Thanks for your replies.
I'm a lot less stressed out about this than I was when I wrote that. I saw my bank account the day before and realized exactly what position I am in and I think that was important. I think it was also important to be reminded that all failure really means is getting a real job. I've never had a real job and I'm sure working retail, making coffee or any of the other jobs available to people my age in my area would suck. However, I'm sure it would be better than being homeless
.
I also realized that I have a retirement account with quite a bit of money in it, and I could get a significant chunk of it back if I really had to. Paying penalties and still getting back low 5 figures now would do a lot more good for me now than letting it sit there so it could potentially make big money 40 years from now. I don't think this will be necessary but it's nice to know the option is there.

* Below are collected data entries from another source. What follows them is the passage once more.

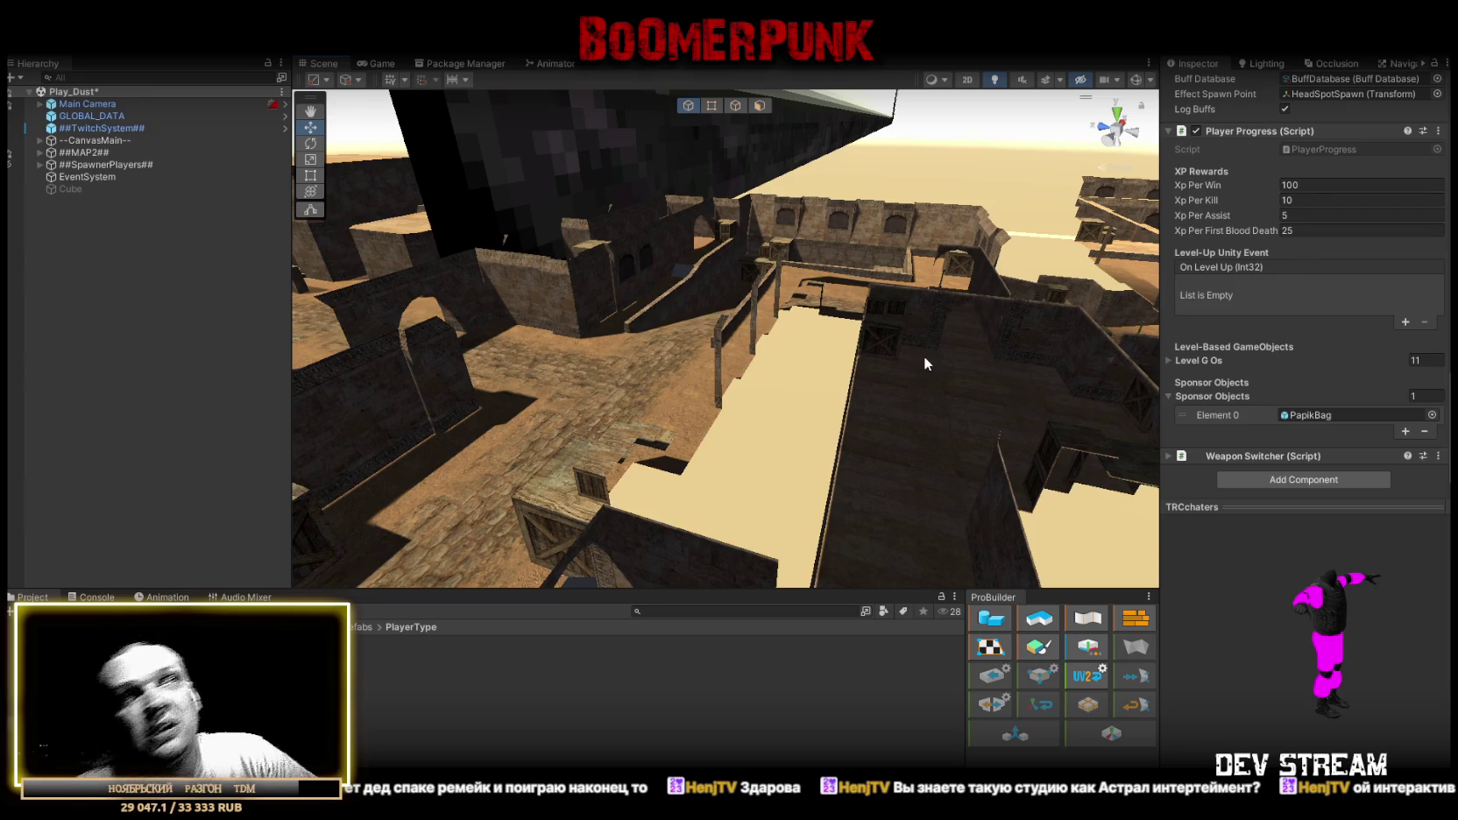
mouse_move(912, 370)
mouse_down()
mouse_move(887, 365)
mouse_move(971, 379)
mouse_move(938, 368)
mouse_move(819, 398)
mouse_move(667, 393)
mouse_move(738, 401)
mouse_up()
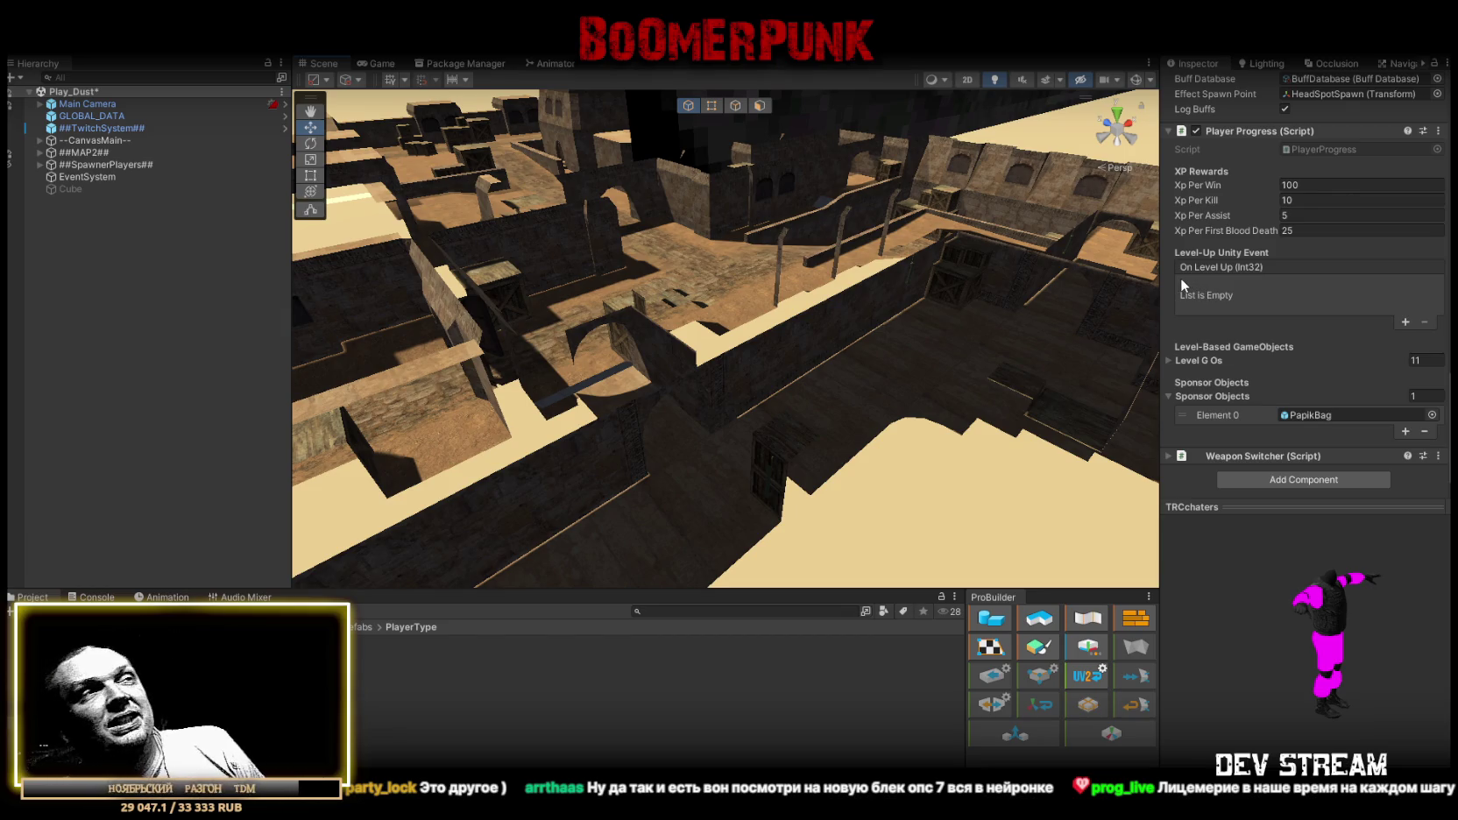
mouse_move(883, 273)
mouse_down()
mouse_move(785, 240)
mouse_move(836, 221)
mouse_move(768, 243)
mouse_move(856, 264)
mouse_up()
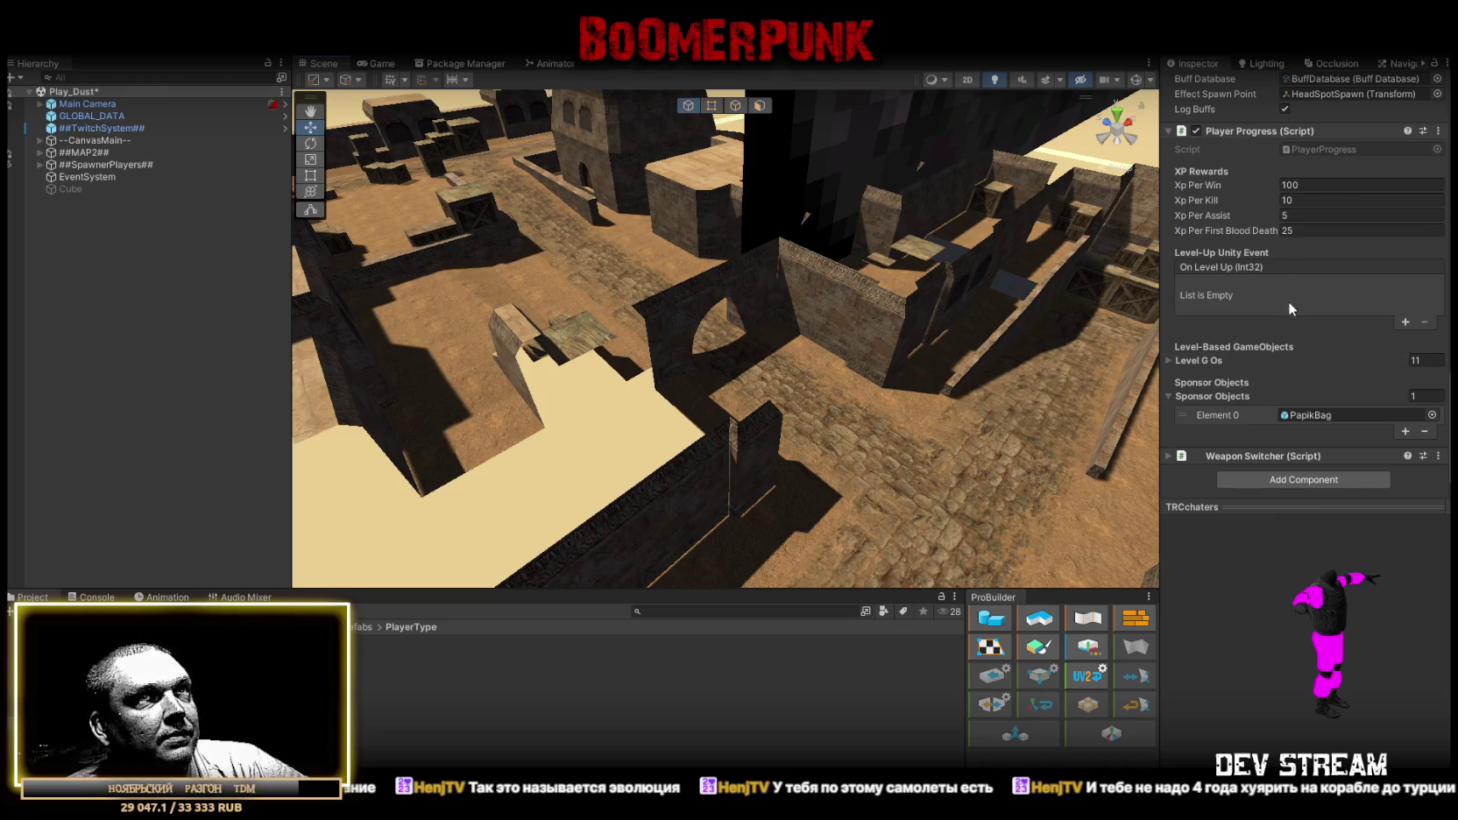
Scroll the Inspector up to the Player Buff Controller component.
scroll(1288, 301, up, 3)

) . There are so many more PPV networks now than there was 2+ years ago and there is now a lot of crossover between them and popunder networks. I've decided to put my focus on zeropark because it is apparently enormous. The potential right now is massive.
Hey Colorofspace.
I'd like to write a few words of encouragement for you, in order to fill you with hope, love and peace.
I am sorry to hear about all the trials that you have experienced. Life can sometimes throw challenges at us that seem insurmountable, but be strong - the end is nowhere near. Don't underestimate yourself.
What you have experienced, although depressing and arduous, has strengthened your character and provided you with maturity that simply cannot just be read about or studied.
You are still that same person that knows how to utilize resources to their advantage. In the past, when an obstacle presented itself you jumped over it, went around it, or fiercely struck it down with vigor and confidence.
Please stop giving your turbulent past so much attention - it does not deserve it. The past should not be wielded as a set of chains that bind us to unfortunate circumstances. Instead it should serve as a teacher that informs us as we conduct our daily lives. Also, realize that even if you lose all your material goods you can accumulate them again in due time. Your primary focus should be your mental and physical health.
Surround yourself with positive people that can cultivate a sense of well-being in you via loving support. If you have a loving family nearby, lean on them, spend time with them. Read good books, watch great movies and listen to uplifting music.
Oh, and watch your diet. Nutrition has a great effect on your physical and mental health. Depression is simply a hormonal imbalance - hence why antidepressants are so effective. If you can manage your diet to include foods which positively affect serotonin levels, you could do yourself some good! (Examples includes foods rich in Omega-3 fatty acids, B vitamins and complex carbohydrates). Exercising works wonders on your mood also!
Do not be afraid of risk. Instead, assess it: What is the worst thing that could happen if you performed X action, versus, what is the best thing that could possibly happen if you performed X action. You cannot eradicate the possibility of risk, but you CAN minimize the magnitude of potential risk (i.e. you wouldn't gamble away $1000, your life savings, but instead you could gamble with $10 - a small fraction of that amount, where losses would not disqualify you from playing the game).
Sorry if my words were plentiful. Stay strong, realize that life doesn't happen to you, it happens for you. Align your positive energy with that of the universe, be hopeful, seek love and peace and put your hands to the plow. You will succeed.